AVAILABLE DATA =>
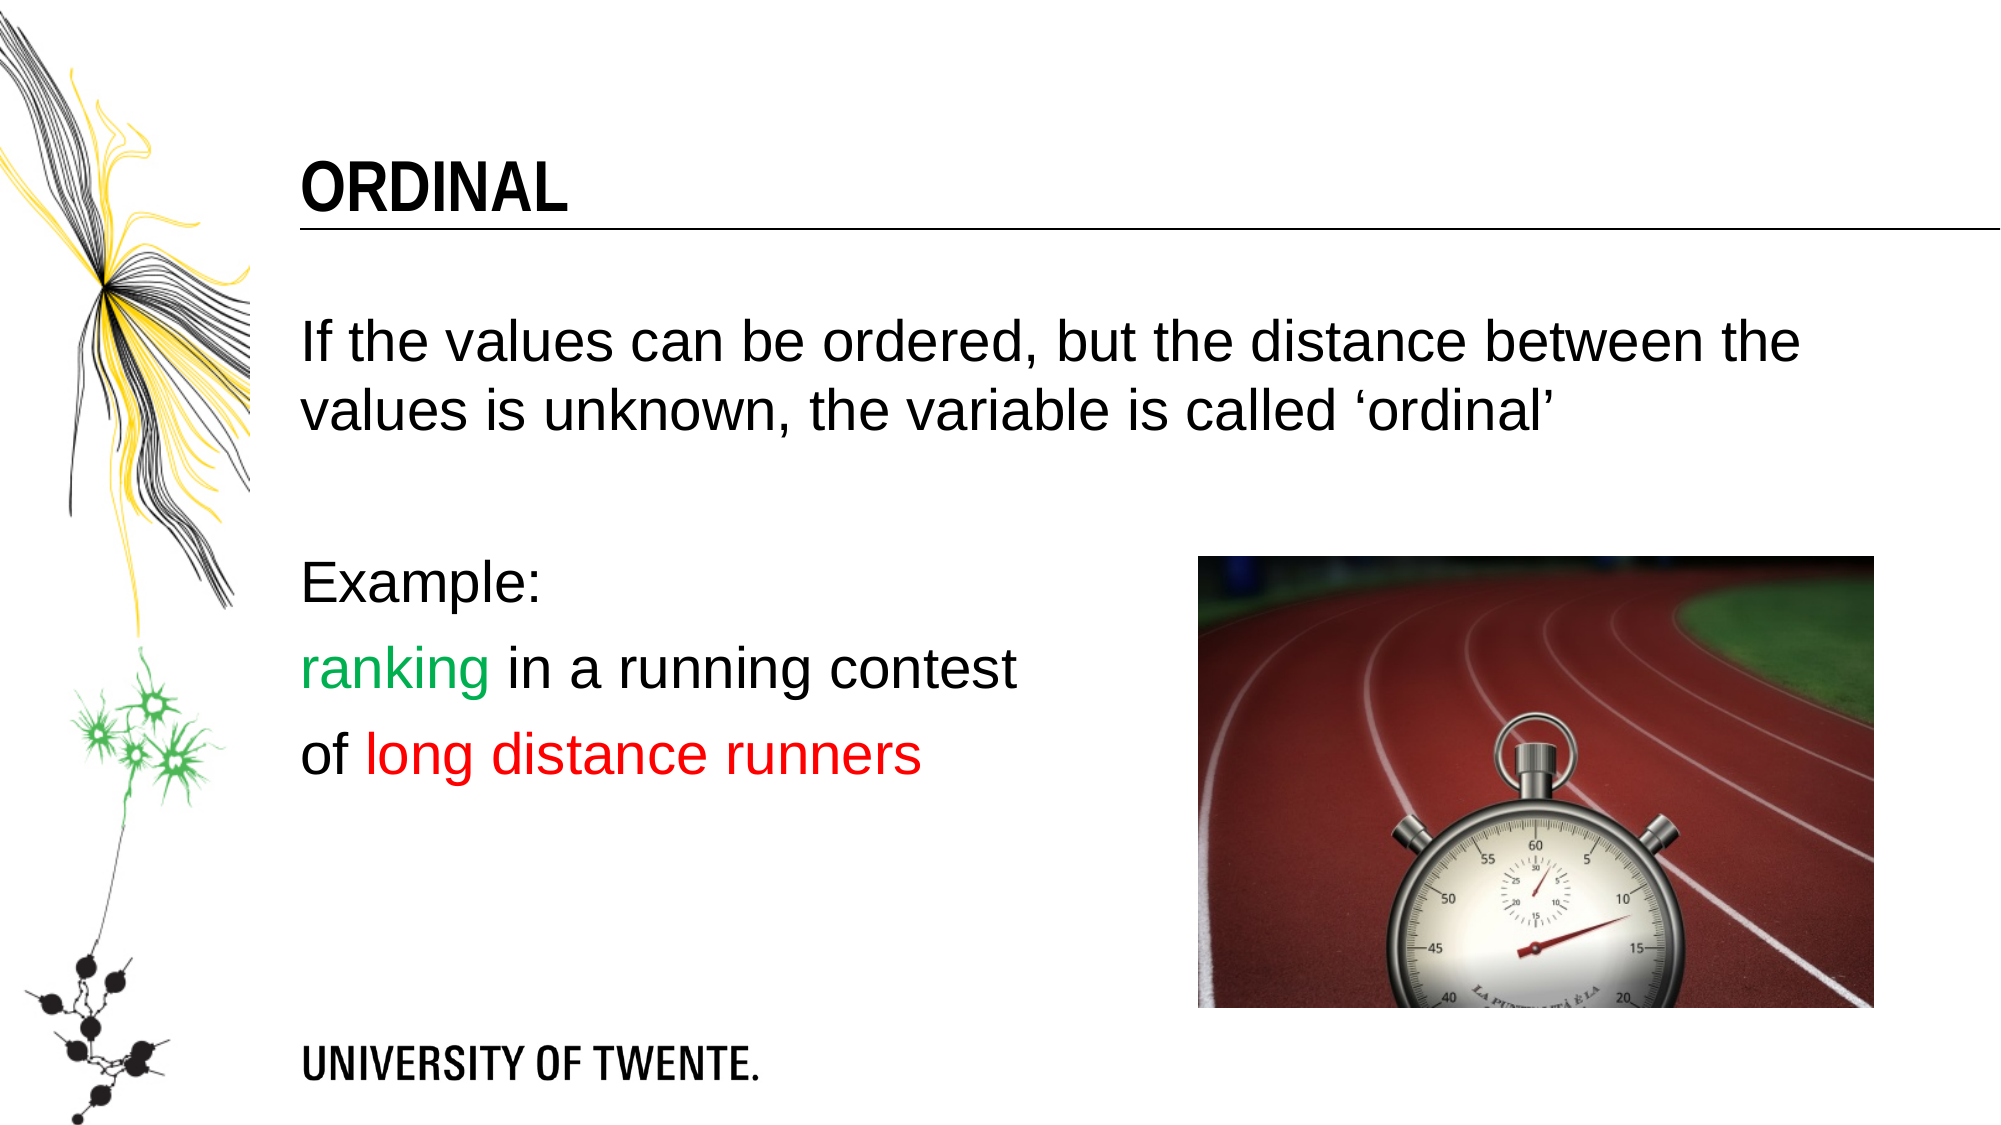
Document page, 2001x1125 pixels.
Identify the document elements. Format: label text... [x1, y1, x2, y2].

picture [0, 0, 250, 1125]
list If the values can be ordered, but the distance between the values is unknown, the variable is called ‘ordinal’ Example: ranking in a running contest of long distance runners [299, 295, 1943, 881]
list Ordinal [299, 105, 1938, 227]
picture [270, 1012, 788, 1113]
picture [1198, 556, 1875, 1008]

WORK INSTRUCTIONS => What is needed is an exact copy of every entry, with the pictures removed.

EXERCISE RESPONSE =>
Document page, 2001x1125 pixels.
Identify the document elements. Format: label text... [x1, y1, x2, y2].

picture [0, 0, 250, 1125]
list If the values can be ordered, but the distance between the values is unknown, the variable is called ‘ordinal’ Example: ranking in a running contest of long distance runners [299, 295, 1943, 881]
list Ordinal [299, 105, 1938, 227]
picture [270, 1012, 788, 1113]
picture [1198, 556, 1875, 1008]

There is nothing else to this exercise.